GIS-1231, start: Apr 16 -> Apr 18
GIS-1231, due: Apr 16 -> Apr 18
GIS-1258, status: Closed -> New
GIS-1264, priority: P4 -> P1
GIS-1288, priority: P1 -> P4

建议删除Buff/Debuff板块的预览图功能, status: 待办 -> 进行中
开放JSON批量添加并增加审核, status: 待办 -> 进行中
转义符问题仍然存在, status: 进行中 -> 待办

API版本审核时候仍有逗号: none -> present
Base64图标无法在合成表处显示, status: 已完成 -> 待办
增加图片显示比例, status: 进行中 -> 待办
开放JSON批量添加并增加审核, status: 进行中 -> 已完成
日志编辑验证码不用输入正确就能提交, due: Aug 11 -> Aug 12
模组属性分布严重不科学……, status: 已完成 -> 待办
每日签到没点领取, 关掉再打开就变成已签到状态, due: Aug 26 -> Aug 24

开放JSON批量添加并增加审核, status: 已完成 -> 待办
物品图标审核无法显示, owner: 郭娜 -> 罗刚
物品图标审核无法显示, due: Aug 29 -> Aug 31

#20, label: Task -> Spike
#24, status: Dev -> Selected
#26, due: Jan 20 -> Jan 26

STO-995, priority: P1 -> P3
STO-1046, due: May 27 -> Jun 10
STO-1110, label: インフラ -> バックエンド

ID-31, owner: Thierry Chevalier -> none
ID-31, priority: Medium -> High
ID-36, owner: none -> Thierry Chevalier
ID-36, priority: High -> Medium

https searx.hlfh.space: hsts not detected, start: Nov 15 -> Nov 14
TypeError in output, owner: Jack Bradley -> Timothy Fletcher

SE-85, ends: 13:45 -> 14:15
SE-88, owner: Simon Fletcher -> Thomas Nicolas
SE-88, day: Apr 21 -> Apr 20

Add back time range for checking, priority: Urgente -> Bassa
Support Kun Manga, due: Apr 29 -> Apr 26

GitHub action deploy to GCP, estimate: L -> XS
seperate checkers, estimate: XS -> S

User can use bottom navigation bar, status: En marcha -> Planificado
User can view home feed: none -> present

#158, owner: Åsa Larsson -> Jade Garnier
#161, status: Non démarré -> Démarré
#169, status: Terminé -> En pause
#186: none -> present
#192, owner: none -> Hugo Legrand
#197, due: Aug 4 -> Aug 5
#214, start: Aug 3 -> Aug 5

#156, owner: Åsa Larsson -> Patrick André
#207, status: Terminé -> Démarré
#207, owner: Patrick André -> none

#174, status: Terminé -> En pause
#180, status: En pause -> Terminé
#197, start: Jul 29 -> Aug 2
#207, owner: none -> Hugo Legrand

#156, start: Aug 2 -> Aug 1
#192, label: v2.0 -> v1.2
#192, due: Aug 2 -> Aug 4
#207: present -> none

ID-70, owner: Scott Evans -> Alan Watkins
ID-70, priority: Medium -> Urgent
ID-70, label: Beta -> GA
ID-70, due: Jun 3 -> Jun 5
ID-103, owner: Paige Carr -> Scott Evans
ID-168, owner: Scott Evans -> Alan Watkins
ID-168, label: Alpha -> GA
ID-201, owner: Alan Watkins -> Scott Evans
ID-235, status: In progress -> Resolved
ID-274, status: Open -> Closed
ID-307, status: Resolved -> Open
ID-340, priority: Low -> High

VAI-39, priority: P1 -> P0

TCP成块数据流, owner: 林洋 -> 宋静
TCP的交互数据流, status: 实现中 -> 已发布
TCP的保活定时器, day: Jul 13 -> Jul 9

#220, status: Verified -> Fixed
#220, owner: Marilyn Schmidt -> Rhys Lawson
··········
• Activity:
Nothing should appear in the answer except the lines from the one containing "SE-88, day: Apr 21 -> Apr 20" to the end of the data above, reproduced exactly.

• Output of the exercise:
SE-88, day: Apr 21 -> Apr 20

Add back time range for checking, priority: Urgente -> Bassa
Support Kun Manga, due: Apr 29 -> Apr 26

GitHub action deploy to GCP, estimate: L -> XS
seperate checkers, estimate: XS -> S

User can use bottom navigation bar, status: En marcha -> Planificado
User can view home feed: none -> present

#158, owner: Åsa Larsson -> Jade Garnier
#161, status: Non démarré -> Démarré
#169, status: Terminé -> En pause
#186: none -> present
#192, owner: none -> Hugo Legrand
#197, due: Aug 4 -> Aug 5
#214, start: Aug 3 -> Aug 5

#156, owner: Åsa Larsson -> Patrick André
#207, status: Terminé -> Démarré
#207, owner: Patrick André -> none

#174, status: Terminé -> En pause
#180, status: En pause -> Terminé
#197, start: Jul 29 -> Aug 2
#207, owner: none -> Hugo Legrand

#156, start: Aug 2 -> Aug 1
#192, label: v2.0 -> v1.2
#192, due: Aug 2 -> Aug 4
#207: present -> none

ID-70, owner: Scott Evans -> Alan Watkins
ID-70, priority: Medium -> Urgent
ID-70, label: Beta -> GA
ID-70, due: Jun 3 -> Jun 5
ID-103, owner: Paige Carr -> Scott Evans
ID-168, owner: Scott Evans -> Alan Watkins
ID-168, label: Alpha -> GA
ID-201, owner: Alan Watkins -> Scott Evans
ID-235, status: In progress -> Resolved
ID-274, status: Open -> Closed
ID-307, status: Resolved -> Open
ID-340, priority: Low -> High

VAI-39, priority: P1 -> P0

TCP成块数据流, owner: 林洋 -> 宋静
TCP的交互数据流, status: 实现中 -> 已发布
TCP的保活定时器, day: Jul 13 -> Jul 9

#220, status: Verified -> Fixed
#220, owner: Marilyn Schmidt -> Rhys Lawson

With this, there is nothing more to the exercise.